------ Document text ------

= Sunday Australian Movies =

Australian anthology series

Sunday Australian Movies was an anthology series of 6 Australian films screened by the ABC in 1984. All were shot on film with Australian directors and screenplays. The films were presented by Wendy Hughes. The series began on 29 July and ran through to 2 September.

John O'Hara writes in Cinema Papers "The films have been commissioned from different writers, directors and producers, and the results are very mixed. They differ in subject, mood and style to some extent; they tackle difficult subjects, including unemployment, racism and sexism. They range across personal fantasies about death, sex and the sea. Only one of them, Stephen Wallace's Mail-Order Bride, manages to be entirely successful within the constraints of the series."

------ Extracted entries ------

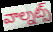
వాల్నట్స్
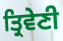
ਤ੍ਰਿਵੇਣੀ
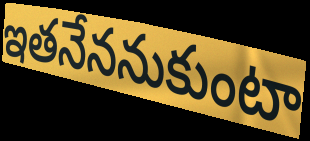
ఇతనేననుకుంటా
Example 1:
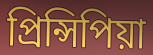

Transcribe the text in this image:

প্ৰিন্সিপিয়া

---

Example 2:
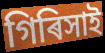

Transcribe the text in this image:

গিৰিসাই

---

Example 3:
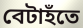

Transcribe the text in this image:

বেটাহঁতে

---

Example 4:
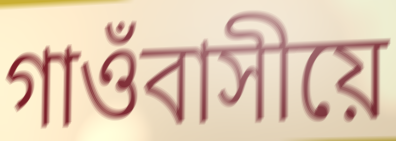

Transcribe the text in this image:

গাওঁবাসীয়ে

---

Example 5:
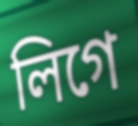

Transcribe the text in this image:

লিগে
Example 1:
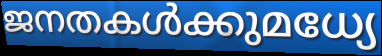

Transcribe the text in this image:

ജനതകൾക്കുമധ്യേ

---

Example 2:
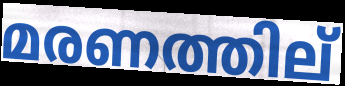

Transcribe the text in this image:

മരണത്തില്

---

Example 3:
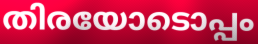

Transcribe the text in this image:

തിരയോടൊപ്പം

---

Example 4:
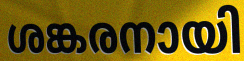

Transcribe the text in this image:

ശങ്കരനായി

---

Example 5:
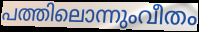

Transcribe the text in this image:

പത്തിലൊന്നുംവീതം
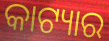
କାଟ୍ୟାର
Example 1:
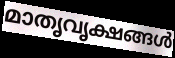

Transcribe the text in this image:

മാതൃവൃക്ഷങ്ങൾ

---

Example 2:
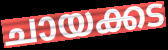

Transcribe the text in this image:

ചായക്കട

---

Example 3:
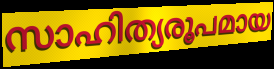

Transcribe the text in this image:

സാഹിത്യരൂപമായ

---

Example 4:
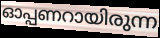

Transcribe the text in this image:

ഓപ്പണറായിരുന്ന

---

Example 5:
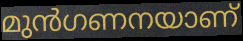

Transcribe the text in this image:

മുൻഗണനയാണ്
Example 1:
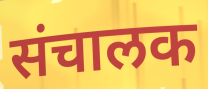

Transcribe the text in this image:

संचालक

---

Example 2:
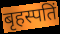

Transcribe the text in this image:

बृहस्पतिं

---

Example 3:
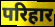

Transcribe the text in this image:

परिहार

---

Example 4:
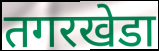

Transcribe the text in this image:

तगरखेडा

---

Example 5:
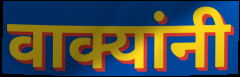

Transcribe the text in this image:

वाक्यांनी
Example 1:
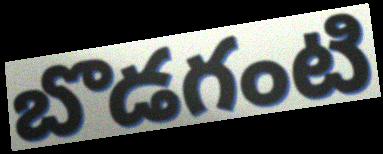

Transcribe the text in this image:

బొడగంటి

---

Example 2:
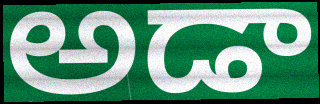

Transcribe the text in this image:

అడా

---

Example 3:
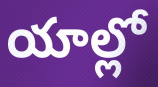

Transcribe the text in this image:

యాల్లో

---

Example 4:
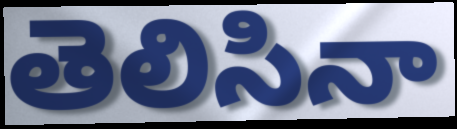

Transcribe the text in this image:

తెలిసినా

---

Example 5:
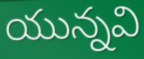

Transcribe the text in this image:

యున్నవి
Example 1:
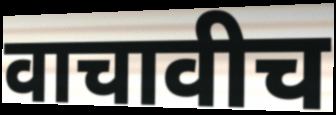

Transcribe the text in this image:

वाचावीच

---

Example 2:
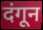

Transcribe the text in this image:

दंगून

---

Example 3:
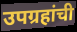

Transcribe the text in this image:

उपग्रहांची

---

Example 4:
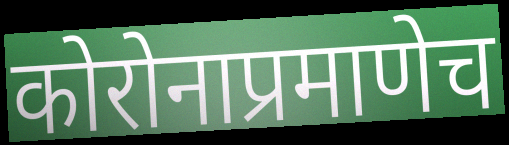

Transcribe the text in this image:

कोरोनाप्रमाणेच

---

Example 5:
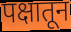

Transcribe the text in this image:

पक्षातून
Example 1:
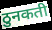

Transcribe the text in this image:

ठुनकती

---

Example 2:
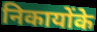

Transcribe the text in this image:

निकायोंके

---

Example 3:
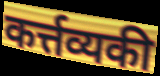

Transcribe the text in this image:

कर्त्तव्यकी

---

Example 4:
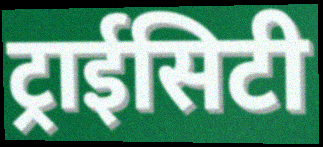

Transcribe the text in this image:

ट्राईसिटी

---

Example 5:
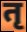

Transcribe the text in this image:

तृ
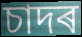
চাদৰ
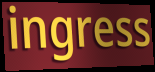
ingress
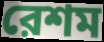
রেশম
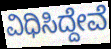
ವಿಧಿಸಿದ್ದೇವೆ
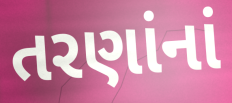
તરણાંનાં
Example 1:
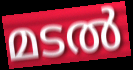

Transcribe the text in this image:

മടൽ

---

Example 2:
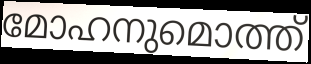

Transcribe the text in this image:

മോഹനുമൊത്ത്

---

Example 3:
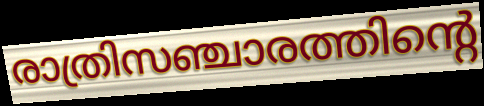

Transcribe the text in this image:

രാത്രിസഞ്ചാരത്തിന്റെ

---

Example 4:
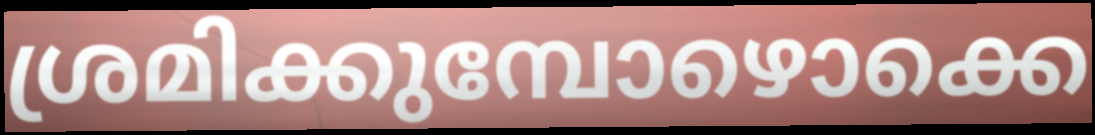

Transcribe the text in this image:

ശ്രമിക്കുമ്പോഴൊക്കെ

------

Set problem. Copy out the Sunday Australian Movies text above word for word, from its title to its last sentence.

Expected answer.
= Sunday Australian Movies =

Australian anthology series

Sunday Australian Movies was an anthology series of 6 Australian films screened by the ABC in 1984. All were shot on film with Australian directors and screenplays. The films were presented by Wendy Hughes. The series began on 29 July and ran through to 2 September.

John O'Hara writes in Cinema Papers "The films have been commissioned from different writers, directors and producers, and the results are very mixed. They differ in subject, mood and style to some extent; they tackle difficult subjects, including unemployment, racism and sexism. They range across personal fantasies about death, sex and the sea. Only one of them, Stephen Wallace's Mail-Order Bride, manages to be entirely successful within the constraints of the series."